I have noticed several blog posts recently about Fred, a condescending term used by roadies to describe other cyclists that do not conform to their standards regarding equipment and dress. By the way. There is a female version. Jim Glass points out that that the female equivalent is referred to as Doris.
The term Fred conjures up different images depending on where you live but generally describes an inexperienced, uncool, utilitarian cyclist wearing inappropriate clothing, riding a bike loaded with gadgets – lights, cup holders, mirrors, reflectors, racks … things a roadie would never consider putting on a bike.
Echo Rivera is not the last person to learn of the term Fred as she suggests in her recent post but her comic above says it all. It made me laugh. All of her comics do. She understands and says it best:
“Wear what you want. Ride what you want. Bring what you want. Do what you want. Get on your wheels, and get happy.”

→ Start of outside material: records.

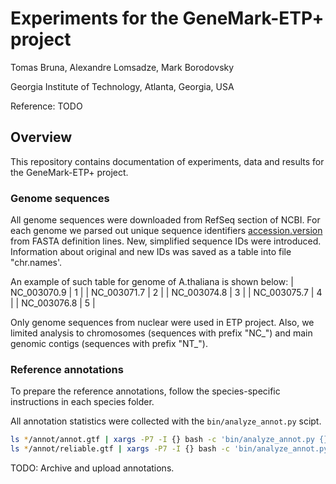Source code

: # Experiments for the GeneMark-ETP+ project

Tomas Bruna, Alexandre Lomsadze, Mark Borodovsky

Georgia Institute of Technology, Atlanta, Georgia, USA

Reference: TODO


## Overview

This repository contains documentation of experiments, data and results for
the GeneMark-ETP+ project.

### Genome sequences 

All genome sequences were downloaded from RefSeq section of NCBI. For each genome we parsed out unique sequence identifiers [accession.version](https://www.ncbi.nlm.nih.gov/genbank/sequenceids/) from FASTA definition lines. New, simplified sequence IDs were introduced. Information about original and new IDs was saved as a table into file "chr.names'.

An example of such table for genome of A.thaliana is shown below:
| NC_003070.9 | 1 |
| NC_003071.7 | 2 |
| NC_003074.8 | 3 |
| NC_003075.7 | 4 |
| NC_003076.8 | 5 |

Only genome sequences from nuclear were used in ETP project. Also, we limited analysis to chromosomes (sequences with prefix "NC_") and main genomic contigs (sequences with prefix "NT_"). 

### Reference annotations

To prepare the reference annotations, follow the species-specific instructions
in each species folder.

All annotation statistics were collected with the `bin/analyze_annot.py` scipt.

```bash
ls */annot/annot.gtf | xargs -P7 -I {} bash -c 'bin/analyze_annot.py {} > {}.analysis'
ls */annot/reliable.gtf | xargs -P7 -I {} bash -c 'bin/analyze_annot.py {} > {}.analysis'
```

TODO: Archive and upload annotations.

Personally, I find the term Fred (or Doris) offensive. We are all cyclists. We may ride for different reasons but we share the road and need to share the pleasure of a ride as well. Besides, I think there is a little of both in each of us. I know I am part roadie and part Fred. What matters most to me is comfort and safety. And, just getting out on my bike. Bibs, cycling jerseys, cleated shoes, helmets and cycling gloves make the ride more enjoyable regardless whether I am on my road or utility bike. I have a sophisticated road bike and clothes to match. But I don’t look down on others no matter what they are riding or wearing. I also have a retrofitted utility bike and Fred-like clothes as well.
I also think cycling is an evolutionary process. At least it has been for me. The more I ride, the more I want to be comfortable and the more I seek out new roads (and hills) to climb. When I first began riding seriously, my objective was to lose weight. Simple as that. I didn’t give any thought to the borrowed bike I was using or the clothes I was wearing. As I began to tour, comfort and efficiency became important. That’s when I learned that padded attire and clip-in pedals made a difference. And, as I began to train more (not because I wanted to be a racer but because I liked the feeling), I appreciated the intricacies of frame geometries, carbon fiber, indexed shifting and lycra.

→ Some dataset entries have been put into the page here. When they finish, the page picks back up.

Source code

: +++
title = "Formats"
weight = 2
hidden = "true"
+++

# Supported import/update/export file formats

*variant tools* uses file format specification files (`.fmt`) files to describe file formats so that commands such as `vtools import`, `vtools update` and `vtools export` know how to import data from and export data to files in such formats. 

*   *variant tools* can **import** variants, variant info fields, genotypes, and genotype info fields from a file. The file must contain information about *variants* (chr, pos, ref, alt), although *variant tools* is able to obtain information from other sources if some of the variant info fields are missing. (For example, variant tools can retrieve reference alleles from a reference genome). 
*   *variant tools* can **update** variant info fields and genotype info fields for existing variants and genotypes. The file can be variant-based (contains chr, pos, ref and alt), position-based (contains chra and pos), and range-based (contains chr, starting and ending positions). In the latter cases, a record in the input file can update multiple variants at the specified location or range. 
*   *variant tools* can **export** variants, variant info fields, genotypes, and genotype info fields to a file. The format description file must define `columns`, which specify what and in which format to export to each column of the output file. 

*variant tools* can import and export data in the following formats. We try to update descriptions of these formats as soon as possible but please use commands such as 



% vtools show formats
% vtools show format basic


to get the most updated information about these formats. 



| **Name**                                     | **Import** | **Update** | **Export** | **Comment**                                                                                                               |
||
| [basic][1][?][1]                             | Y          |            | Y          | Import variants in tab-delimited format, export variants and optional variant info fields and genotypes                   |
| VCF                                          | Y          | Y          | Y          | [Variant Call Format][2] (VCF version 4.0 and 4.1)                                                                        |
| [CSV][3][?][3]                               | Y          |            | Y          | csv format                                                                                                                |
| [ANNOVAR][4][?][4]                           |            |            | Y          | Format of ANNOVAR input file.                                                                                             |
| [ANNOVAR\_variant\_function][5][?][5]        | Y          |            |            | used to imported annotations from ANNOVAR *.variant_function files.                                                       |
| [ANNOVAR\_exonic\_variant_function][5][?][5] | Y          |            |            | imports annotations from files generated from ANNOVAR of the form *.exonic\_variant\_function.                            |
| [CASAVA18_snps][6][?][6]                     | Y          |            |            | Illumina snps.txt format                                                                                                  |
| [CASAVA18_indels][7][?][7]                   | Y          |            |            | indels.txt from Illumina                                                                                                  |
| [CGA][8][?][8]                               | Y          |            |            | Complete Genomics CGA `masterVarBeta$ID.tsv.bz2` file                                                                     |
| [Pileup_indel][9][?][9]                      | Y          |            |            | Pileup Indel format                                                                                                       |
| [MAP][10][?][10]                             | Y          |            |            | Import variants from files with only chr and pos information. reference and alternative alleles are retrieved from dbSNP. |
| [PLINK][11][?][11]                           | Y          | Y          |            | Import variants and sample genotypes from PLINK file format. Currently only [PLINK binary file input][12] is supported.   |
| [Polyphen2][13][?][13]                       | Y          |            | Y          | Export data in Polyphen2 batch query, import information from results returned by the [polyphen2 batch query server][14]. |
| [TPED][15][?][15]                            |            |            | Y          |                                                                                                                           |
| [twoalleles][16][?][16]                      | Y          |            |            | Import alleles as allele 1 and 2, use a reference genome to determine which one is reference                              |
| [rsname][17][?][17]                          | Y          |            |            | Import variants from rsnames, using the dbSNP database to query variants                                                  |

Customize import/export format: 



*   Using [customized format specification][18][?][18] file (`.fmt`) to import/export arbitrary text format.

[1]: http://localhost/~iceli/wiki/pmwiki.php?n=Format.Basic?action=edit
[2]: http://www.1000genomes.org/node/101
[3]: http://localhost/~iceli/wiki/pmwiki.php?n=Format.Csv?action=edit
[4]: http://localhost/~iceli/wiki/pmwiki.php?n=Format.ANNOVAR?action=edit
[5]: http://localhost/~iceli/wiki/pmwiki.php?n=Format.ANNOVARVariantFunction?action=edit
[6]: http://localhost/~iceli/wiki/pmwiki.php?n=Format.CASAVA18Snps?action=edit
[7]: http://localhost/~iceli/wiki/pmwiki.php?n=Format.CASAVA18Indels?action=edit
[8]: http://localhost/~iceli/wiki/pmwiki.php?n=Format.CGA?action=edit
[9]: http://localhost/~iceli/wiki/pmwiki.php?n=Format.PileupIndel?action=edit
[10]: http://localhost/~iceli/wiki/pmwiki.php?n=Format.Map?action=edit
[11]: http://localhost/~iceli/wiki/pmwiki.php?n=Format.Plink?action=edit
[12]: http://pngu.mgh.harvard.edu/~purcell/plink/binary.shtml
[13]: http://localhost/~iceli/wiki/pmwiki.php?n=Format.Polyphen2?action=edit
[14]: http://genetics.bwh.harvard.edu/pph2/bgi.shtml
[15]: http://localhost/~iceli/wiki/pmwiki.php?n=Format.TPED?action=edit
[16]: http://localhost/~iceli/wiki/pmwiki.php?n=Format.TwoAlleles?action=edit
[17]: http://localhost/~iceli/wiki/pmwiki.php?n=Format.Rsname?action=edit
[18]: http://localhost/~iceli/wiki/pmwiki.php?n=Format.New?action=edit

I am what you might call a hybrid – part roadie, part Fred. I wear cycle jerseys with pockets in the back but I don’t wear them skin tight like the racers that pass me by. It’s not becoming. But I appreciate carrying a few essentials when I am on a training ride without having to carry a backpack or pannier. I often wear bibs on either bike not because they make me go faster. No. There are simply more comfortable. And, I wear a helmet not to look good or cool but because it is safer.
The more comfortable and safer I feel, the more I ride. That is all that matters to me. And, I encourage others to do the same.
“I bike for fitness mostly and encourage others of all ages, shapes and sizes to do the same. I tell them it is good for their health, good for the environment and just plain fun. I know of no better way to recapture the playful innocence of childhood.”